**EXTRACT**.
##########

The proposal has become a central issue in negotiations between Mr. Biden and Mr. McCarthy, which entered a new phase this week as the two offered glimmers of hope that they could reach a deal to increase the borrowing limit, now projected to be reached as early as June 1, and avoid an economic catastrophe.
House Republicans’ debt limit bill, approved last month along party lines, would impose stricter work requirements for beneficiaries of food stamps, Medicaid and Temporary Assistance for Needy Families, and the speaker said this week that Republicans would insist on such a provision as part of any deal. Mr. Biden has pointedly left the door open to the idea, noting that he voted for work requirements as a senator.
Talk of such a compromise has set off a wave of anger among liberals on Capitol Hill, who have begun openly fretting that the president might agree to a deal they cannot accept.
“I cannot in good conscience support a debt ceiling proposal that pushes people into poverty,” said Senator John Fetterman, Democrat of Pennsylvania.
The pushback reflects the political crosscurrents at play in the talks between Mr. Biden and Mr. McCarthy, both of whom have to contend with slim majorities in Congress and uncompromising political bases that will find any agreement hard to swallow.
The hard-right Freedom Caucus called on Mr. McCarthy on Thursday to stop negotiating with White House officials until the Senate passed House Republicans’ debt ceiling bill — legislation that would slash federal spending by an average of 18 percent over the next decade and is anathema to Democrats. “No more discussion on watering it down,” the group tweeted. “Period.”
The growing unhappiness in both flanks highlighted how difficult it will be for negotiators to cobble together a debt limit bill that can win the votes to pass both chambers. Lawmakers on both the hard left and right may end up withholding their support, with conservatives arguing that the deal does not go far enough in reducing spending and liberals arguing that it goes too far.

##########

**Stored items from a collection**.
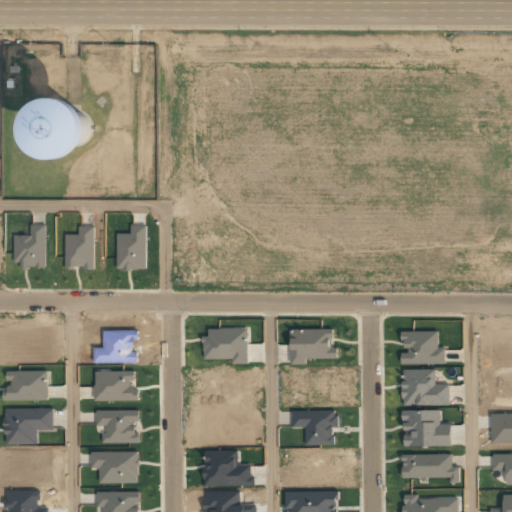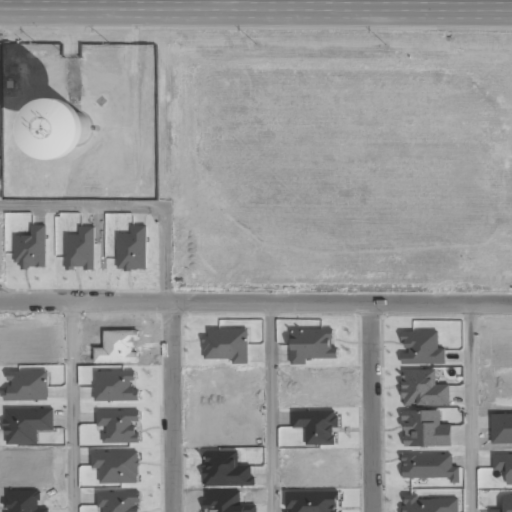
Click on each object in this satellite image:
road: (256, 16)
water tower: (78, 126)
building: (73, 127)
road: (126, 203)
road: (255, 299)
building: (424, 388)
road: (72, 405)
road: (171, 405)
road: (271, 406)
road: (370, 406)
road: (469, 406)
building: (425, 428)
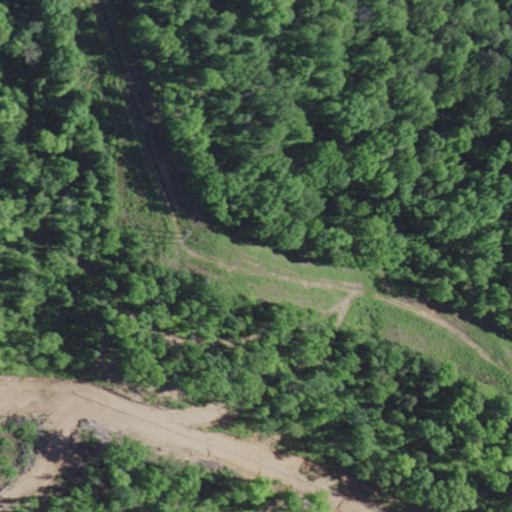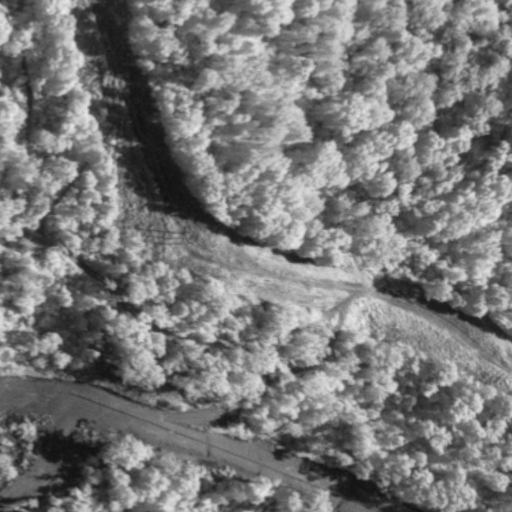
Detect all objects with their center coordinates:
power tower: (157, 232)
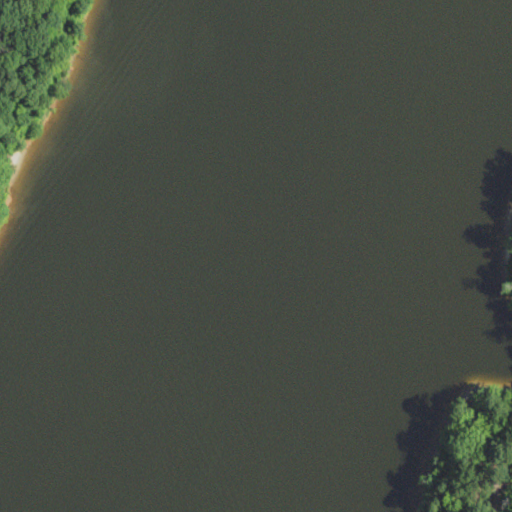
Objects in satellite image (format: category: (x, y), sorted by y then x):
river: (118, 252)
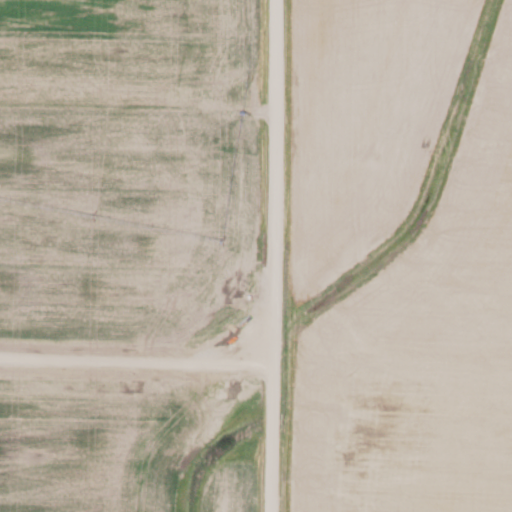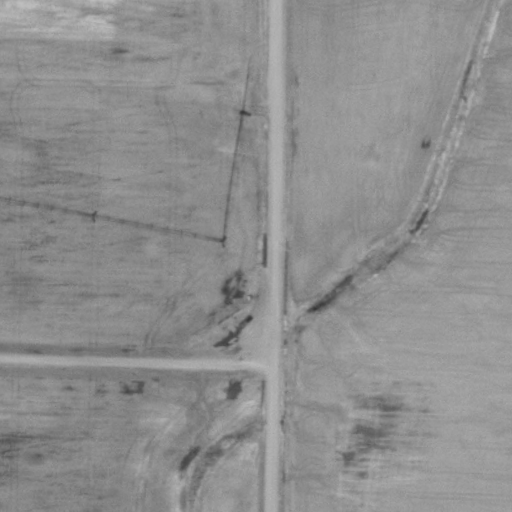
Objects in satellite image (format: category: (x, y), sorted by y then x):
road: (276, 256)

##########

**ACTION ITEM**. Return the passage of the debt limit text above that opens with the words "House Republicans’ debt limit" and closes with "Democrat of Pennsylvania.", copied word for word.

**REPLY**.
House Republicans’ debt limit bill, approved last month along party lines, would impose stricter work requirements for beneficiaries of food stamps, Medicaid and Temporary Assistance for Needy Families, and the speaker said this week that Republicans would insist on such a provision as part of any deal. Mr. Biden has pointedly left the door open to the idea, noting that he voted for work requirements as a senator.
Talk of such a compromise has set off a wave of anger among liberals on Capitol Hill, who have begun openly fretting that the president might agree to a deal they cannot accept.
“I cannot in good conscience support a debt ceiling proposal that pushes people into poverty,” said Senator John Fetterman, Democrat of Pennsylvania.